Four days later, police officers from the Bukit Aman federal police headquarters questioned six Al Jazeera journalists who were involved in the production of the documentary.
The National Film Development Corporation Malaysia (Finas) on July 20 said that Al Jazeera did not have the necessary licence to film or air its documentary.
Communications and Multimedia Minister Datuk Saifuddin Abdullah reportedly said his ministry would also check if Al Jazeera had obtained a licence from Finas to produce the documentary before it started production, saying that a lack of licence would be considered an offence as permission from Finas is needed before films and documentaries can be produced in Malaysia.
National news agency Bernama had also reported Saifuddin as saying that his ministry will via the Information Department check if Al Jazeera had violated media accreditation conditions.
The CJ said that the government “is clearly on a rampage against Al Jazeera over its documentary, which has been criticised by government leaders as being inaccurate and malicious over its depiction of the alleged mistreatment of migrant workers during the movement control order imposed to curb Covid-19.
“The crackdown against Al Jazeera, is coming after the actions taken against Malaysiakini over comments left on one of its stories by its readers, and journalists such as CodeBlue’s Boo Su-Lyn and South China Morning Post’s Tashny Sukumaran, over critical publications they authored, is indicative of a deliberate and concerted effort by the state at silencing voices and reporting that are critical or dissenting, and has the potential to paint an adverse picture of the government’s actions.

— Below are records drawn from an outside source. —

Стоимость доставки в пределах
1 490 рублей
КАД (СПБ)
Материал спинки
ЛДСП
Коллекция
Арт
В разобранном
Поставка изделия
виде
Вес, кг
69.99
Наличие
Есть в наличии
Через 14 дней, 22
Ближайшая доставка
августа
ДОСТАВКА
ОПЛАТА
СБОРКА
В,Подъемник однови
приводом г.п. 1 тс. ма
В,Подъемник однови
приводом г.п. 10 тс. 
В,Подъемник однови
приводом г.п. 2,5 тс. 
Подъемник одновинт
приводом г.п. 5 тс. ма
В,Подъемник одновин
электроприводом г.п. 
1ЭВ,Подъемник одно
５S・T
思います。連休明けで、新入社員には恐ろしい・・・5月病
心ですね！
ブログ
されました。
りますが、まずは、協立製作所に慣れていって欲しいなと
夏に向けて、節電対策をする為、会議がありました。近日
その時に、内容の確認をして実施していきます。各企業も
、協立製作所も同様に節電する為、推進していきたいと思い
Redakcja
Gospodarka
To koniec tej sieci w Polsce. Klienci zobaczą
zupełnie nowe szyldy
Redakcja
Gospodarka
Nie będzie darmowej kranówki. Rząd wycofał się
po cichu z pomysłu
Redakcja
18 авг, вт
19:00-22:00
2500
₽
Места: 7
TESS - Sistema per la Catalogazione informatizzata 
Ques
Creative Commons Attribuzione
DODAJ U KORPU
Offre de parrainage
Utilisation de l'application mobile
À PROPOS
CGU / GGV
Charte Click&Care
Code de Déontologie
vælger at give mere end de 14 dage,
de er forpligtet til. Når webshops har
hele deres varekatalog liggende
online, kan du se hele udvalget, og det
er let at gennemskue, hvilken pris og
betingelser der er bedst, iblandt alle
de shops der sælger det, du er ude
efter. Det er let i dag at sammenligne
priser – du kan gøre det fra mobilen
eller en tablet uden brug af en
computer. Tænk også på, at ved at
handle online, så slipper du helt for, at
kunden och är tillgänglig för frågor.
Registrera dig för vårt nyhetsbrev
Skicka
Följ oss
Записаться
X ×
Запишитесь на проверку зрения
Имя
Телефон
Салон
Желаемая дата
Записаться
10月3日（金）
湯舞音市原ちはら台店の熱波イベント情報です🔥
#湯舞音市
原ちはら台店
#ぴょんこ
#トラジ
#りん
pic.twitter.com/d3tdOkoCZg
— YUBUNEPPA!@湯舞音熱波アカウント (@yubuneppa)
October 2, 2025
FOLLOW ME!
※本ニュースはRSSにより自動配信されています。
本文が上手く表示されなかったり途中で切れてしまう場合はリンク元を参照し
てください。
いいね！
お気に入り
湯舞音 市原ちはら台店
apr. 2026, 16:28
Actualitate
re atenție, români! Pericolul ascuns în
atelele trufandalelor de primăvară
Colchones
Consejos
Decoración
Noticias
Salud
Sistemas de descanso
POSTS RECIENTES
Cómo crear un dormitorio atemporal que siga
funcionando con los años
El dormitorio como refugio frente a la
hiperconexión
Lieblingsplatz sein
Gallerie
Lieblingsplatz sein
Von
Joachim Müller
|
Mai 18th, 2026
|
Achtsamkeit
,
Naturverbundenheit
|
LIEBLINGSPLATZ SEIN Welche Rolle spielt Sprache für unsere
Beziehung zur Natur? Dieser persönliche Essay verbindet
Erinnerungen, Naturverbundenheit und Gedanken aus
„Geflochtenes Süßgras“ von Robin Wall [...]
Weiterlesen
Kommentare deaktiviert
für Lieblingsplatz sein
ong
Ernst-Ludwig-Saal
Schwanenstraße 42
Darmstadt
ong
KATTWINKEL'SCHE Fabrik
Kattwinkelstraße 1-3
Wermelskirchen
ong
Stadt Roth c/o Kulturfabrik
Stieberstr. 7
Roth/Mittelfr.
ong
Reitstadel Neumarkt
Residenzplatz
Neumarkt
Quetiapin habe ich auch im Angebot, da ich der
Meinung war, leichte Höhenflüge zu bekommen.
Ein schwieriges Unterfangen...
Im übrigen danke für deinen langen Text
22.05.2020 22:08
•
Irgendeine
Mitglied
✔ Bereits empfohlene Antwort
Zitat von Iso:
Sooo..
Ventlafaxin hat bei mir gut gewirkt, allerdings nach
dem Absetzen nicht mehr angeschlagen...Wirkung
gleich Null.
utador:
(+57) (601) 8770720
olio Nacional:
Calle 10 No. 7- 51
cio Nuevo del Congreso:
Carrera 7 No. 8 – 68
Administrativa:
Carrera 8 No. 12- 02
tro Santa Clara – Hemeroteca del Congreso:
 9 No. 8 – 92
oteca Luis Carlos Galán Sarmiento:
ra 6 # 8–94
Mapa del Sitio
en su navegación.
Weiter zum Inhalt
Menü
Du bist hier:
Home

“We, therefore, call for the following measures to be adopted by the State and its apparatus: Drop all investigations and stop all acts of intimidation and adverse actions against Al Jazeera and related media entities such as Astro and UnifiTV, whistleblowers and others associated with the Al Jazeera documentary.
“Promote media freedom and create an enabling environment for the media to function with independence and with no fear of repercussion for carrying out their reporting functions,” CIJ’s executive director, Wathshlah G. Naidu, said.
On promoting media freedom, she said that this would require a commitment from the government to go “beyond rhetoric” and actually implement the promises made by Saifuddin, who said that the current government will promote media freedom and adopt measures to amend laws that restrict media freedom.
She also called for a moratorium on the use of repressive laws, including Section 233 of the CMA 1998, the Printing Presses and Publications Act (PPPA) 1984, the Sedition Act 1948, the Official Secrets Act (OSA) 1972 and the National Film Development Corporation (Finas) Act 1981, among others.
Wathshlah also called on the government to move ahead with the establishment of the Malaysian Media Council as a transparent and independent self-regulatory body for the industry.
“Having a media council in place will avoid the state and its agencies from becoming the sole arbiter of truth or arbitrarily censoring or punishing the media for reporting that is critical of the state,” she added.